* _DOCUMENT EXCERPT_:
*Note: This is an adaptation of the notebook found in optical_flow repo, commit `b654828`, which in its original form works with sinabs from commit `3fafee4` and sinabs-slayer, commit `7114a11`*

This adaptation should work with sinabs and exodus in their most recent versions (25.02.2022) and is independent of the optical_flow project. 

# Why does the slayer model not work?

This notebook will show that for the wheel-motion classification toy task, the same model architecture can be trained with exodus but training on slayer fails. We will try to explore why this is the case.

The notebook's code is based on the script `binary_task.py` from the optical_flow repo.

SPOILER:
The problem was exploding gradients in the slayer model. Enabling an option to scale down the surrogate gradients resolved it.
The problem can be reproduced by setting `kwargs_spiking["scale_grads"]` to 1 (second code cell), which corresponds to the original value.

In [None]:
### --- Run this cell only to generate the data!
%run data_generation.py --size=256 --num_segments=4 --num_timesteps=300 --save_path=rotating_wedge_events.npy

In [None]:
### --- Imports

# Set this to inline or notebook if widget is not supported. Animation might not work then.
%matplotlib widget

import torch
from torch import nn
import numpy as np
from matplotlib import pyplot as plt
from matplotlib.animation import FuncAnimation

from slayerSNN import loss as SpikeLoss

from sinabs.from_torch import from_model
from sinabs.utils import get_activations
import sinabs.layers as sl

from data import InvertDirDataset
from binary_models import SlayerModel, ExodusModel

In [None]:
### --- Data loading and inspection
raster = np.load("rotating_wedge_events.npy").astype(np.float32)
raster = raster.transpose(1,2,3,0)
print(raster.shape)

* _ENTRIES SUPPLIED_:
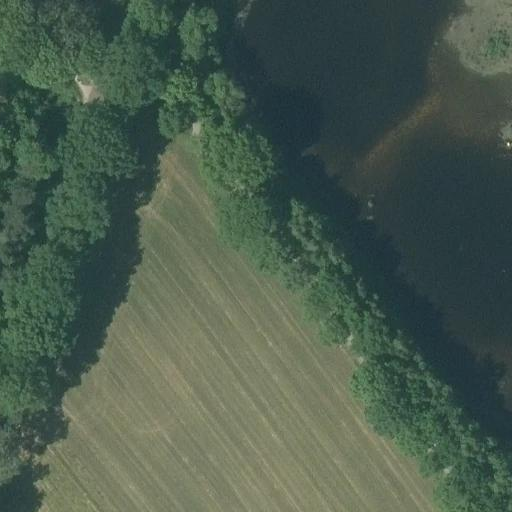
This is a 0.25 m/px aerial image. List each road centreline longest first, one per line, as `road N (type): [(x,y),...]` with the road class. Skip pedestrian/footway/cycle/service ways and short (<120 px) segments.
road 1 (unclassified): [(465,511),(158,83)]
road 2 (unclassified): [(0,368),(102,80)]
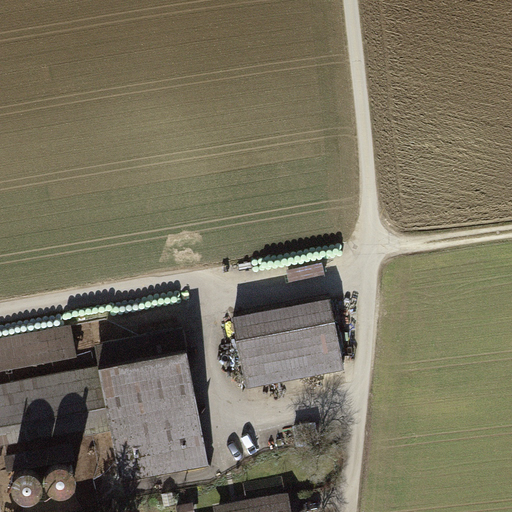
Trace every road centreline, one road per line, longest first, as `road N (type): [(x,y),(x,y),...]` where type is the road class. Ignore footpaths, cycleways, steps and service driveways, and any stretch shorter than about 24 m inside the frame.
road 1 (residential): [(347,511),(366,353),(368,249),(347,0)]
road 2 (track): [(511,233),(368,249)]
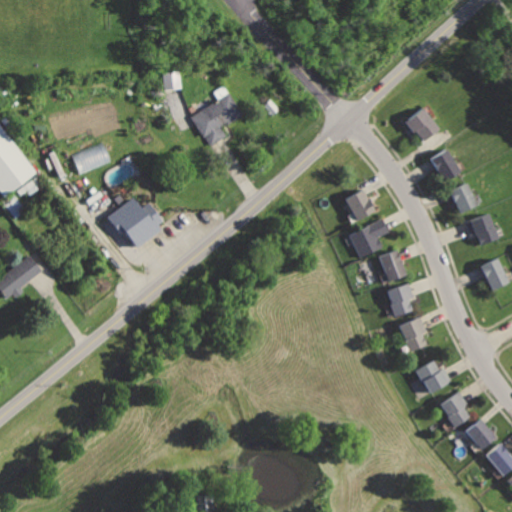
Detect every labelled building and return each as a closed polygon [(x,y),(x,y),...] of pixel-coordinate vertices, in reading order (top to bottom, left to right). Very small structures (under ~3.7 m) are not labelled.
[(164,89),(180,87),(177,69),(161,72),(164,89)] [(190,115),(207,145),(226,134),(223,129),(245,116),(231,91),(190,115)] [(424,106),(405,122),(422,143),(442,127),(424,106)] [(0,195),(3,200),(37,173),(0,125),(0,195)] [(109,163),(104,143),(72,152),(78,172),(109,163)] [(448,147),(430,159),(445,182),(463,170),(448,147)] [(468,182),(450,191),(461,213),(479,204),(468,182)] [(365,187),(346,199),(359,219),(377,207),(365,187)] [(137,191),(105,217),(132,249),(163,223),(137,191)] [(489,213),(466,221),(470,234),(476,232),(480,243),(498,237),(489,213)] [(383,217),(349,234),(360,257),(381,246),(376,236),(389,229),(383,217)] [(399,251),(380,257),(388,283),(407,277),(399,251)] [(27,254),(0,276),(0,291),(6,299),(12,294),(17,300),(26,293),(21,288),(41,272),(27,254)] [(498,257),(480,265),(492,290),(510,282),(498,257)] [(386,290),(396,315),(413,309),(409,298),(415,296),(409,281),(386,290)] [(422,315),(400,325),(410,350),(427,343),(423,335),(429,332),(422,315)] [(437,360),(416,371),(429,395),(455,380),(447,366),(443,371),(437,360)] [(461,391),(439,406),(453,427),(470,415),(464,406),(469,403),(461,391)] [(483,417),(467,430),(483,449),(499,435),(483,417)] [(511,453),(502,442),(486,456),(502,475),(511,466),(511,453)] [(213,511),(213,494),(197,495),(197,511),(213,511)]
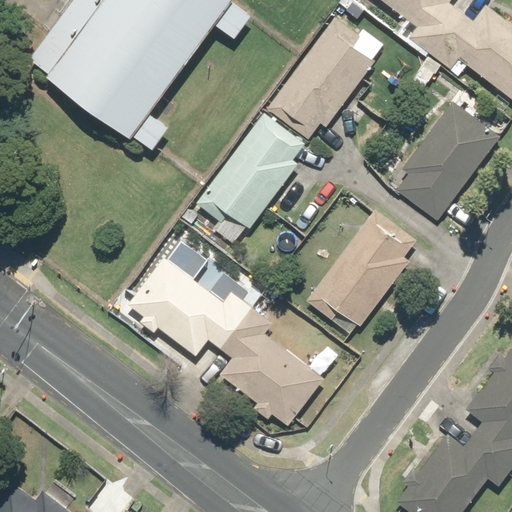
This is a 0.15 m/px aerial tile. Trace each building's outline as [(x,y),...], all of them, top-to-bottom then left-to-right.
[(62,0),(22,53),(125,131),(224,0),(62,0)] [(460,55),(511,94),(511,20),(487,2),(476,16),(455,0),(387,0),(418,23),(410,33),(452,65),(460,55)] [(340,14),(270,106),(312,138),(324,122),(328,125),(378,60),(356,43),(364,32),(340,14)] [(412,171),(399,188),(440,220),(506,135),(457,98),(404,165),(412,171)] [(268,110),(199,200),(244,234),(313,144),(268,110)] [(378,205),(310,299),(350,330),(358,320),(362,323),(411,258),(407,255),(420,237),(378,205)] [(166,254),(130,301),(198,353),(210,337),(234,355),(222,371),(291,423),(327,376),(268,331),(276,320),(233,288),(225,299),(166,254)] [(450,431),(398,499),(414,511),(462,511),(491,476),(500,482),(511,466),(511,348),(467,407),(484,420),(466,443),(450,431)] [(11,474),(0,488),(0,511),(79,511),(44,486),(38,494),(11,474)]
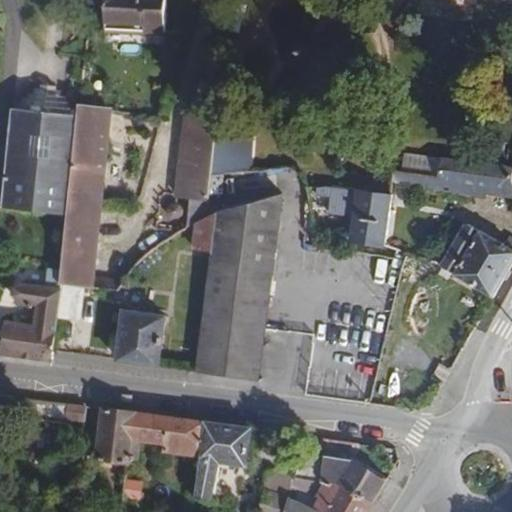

* _TASKS TO PERFORM_:
[1] According to the notebook text, what problem in the slayer model caused training to fail?
[2] Duplicate the notebook text word for word, everything from "from sinabs.from_torch import" down to "raster = raster.transpose(1,2,3,0)".
[3] Write the next part of the slayer notebook text, picking up right after its final line.

* _THE RESPONSES_:
[1] Exploding gradients caused the failure.

[2]
from sinabs.from_torch import from_model
from sinabs.utils import get_activations
import sinabs.layers as sl

from data import InvertDirDataset
from binary_models import SlayerModel, ExodusModel

In [None]:
### --- Data loading and inspection
raster = np.load("rotating_wedge_events.npy").astype(np.float32)
raster = raster.transpose(1,2,3,0)

[3]
raster_merged = (raster[1] - raster[0]).transpose(-1,0,1)

fig, ax = plt.subplots()
screen = ax.imshow(raster_merged[0], vmin=np.min(raster_merged), vmax=np.max(raster_merged))

def update_plot(frm):
    return screen.set_data(frm)

# anim = FuncAnimation(fig, update_plot, frames=raster_merged)

In [None]:
### --- Settings and hyperparameters
lr = 1e-3
num_epochs = 40
optimizer_class = torch.optim.SGD  # torch.optim.Adam
downsample = 1
num_ts = raster.shape[-1] // downsample

# - Model parameters
kwargs_model = {
    "grad_width": 0.5,  # 0.5
    "grad_scale": 1,  # 0.02
    "thr": 1,
    "num_ts": num_ts,
}

# Use LIF model
# kwargs_model["neuron_type"] = "LIF"
# kwargs_model["tau_leak"] = 20

In [None]:
# - Datset and loader
# Set sample_size and step_size such that each sample corresponds to all frames of one class
ds = InvertDirDataset(
    raster, sample_size=num_ts, step_size=num_ts, downsample=downsample
)
dl = torch.utils.data.DataLoader(ds, batch_size=1, shuffle=True)

# - Loss function
loss_func = torch.nn.CrossEntropyLoss()

torch.manual_seed(1234)

# - Sinabs model
model_exodus = ExodusModel(**kwargs_model).cuda()
model_exodus.reset()
print("Sinabs model:")
print(model_exodus)

model_slayer = SlayerModel(**kwargs_model).cuda()
print("Slayer model:")
print(model_slayer)

In [None]:
# - Transfer weights from exodus to slayer model to ensure same initial conditions
model_slayer.conv0.weight.data = model_exodus.conv0.weight.data.unsqueeze(-1).clone()
model_slayer.conv1.weight.data = model_exodus.conv1.weight.data.unsqueeze(-1).clone()
model_slayer.linear.weight.data = model_exodus.linear.weight.data.clone().reshape(2, 8, 4, 4, 1)

Now the two models should produce the same output for a given input. Let's make sure this is the case

In [None]:
# - Compare outputs before training
outputs_slayer = []
outputs_exodus = []

with torch.no_grad():
    # Load input from dataset to avoid shuffling.
    for inp, *__ in ds:
        # Add batch dimension
        inp = inp.unsqueeze(0).cuda()
        outputs_slayer.append(model_slayer(inp))
        outputs_exodus.append(model_exodus(inp))
        model_exodus.reset()

In [None]:
len(ds)

In [None]:
os = outputs_slayer[1].squeeze(0).cpu().detach()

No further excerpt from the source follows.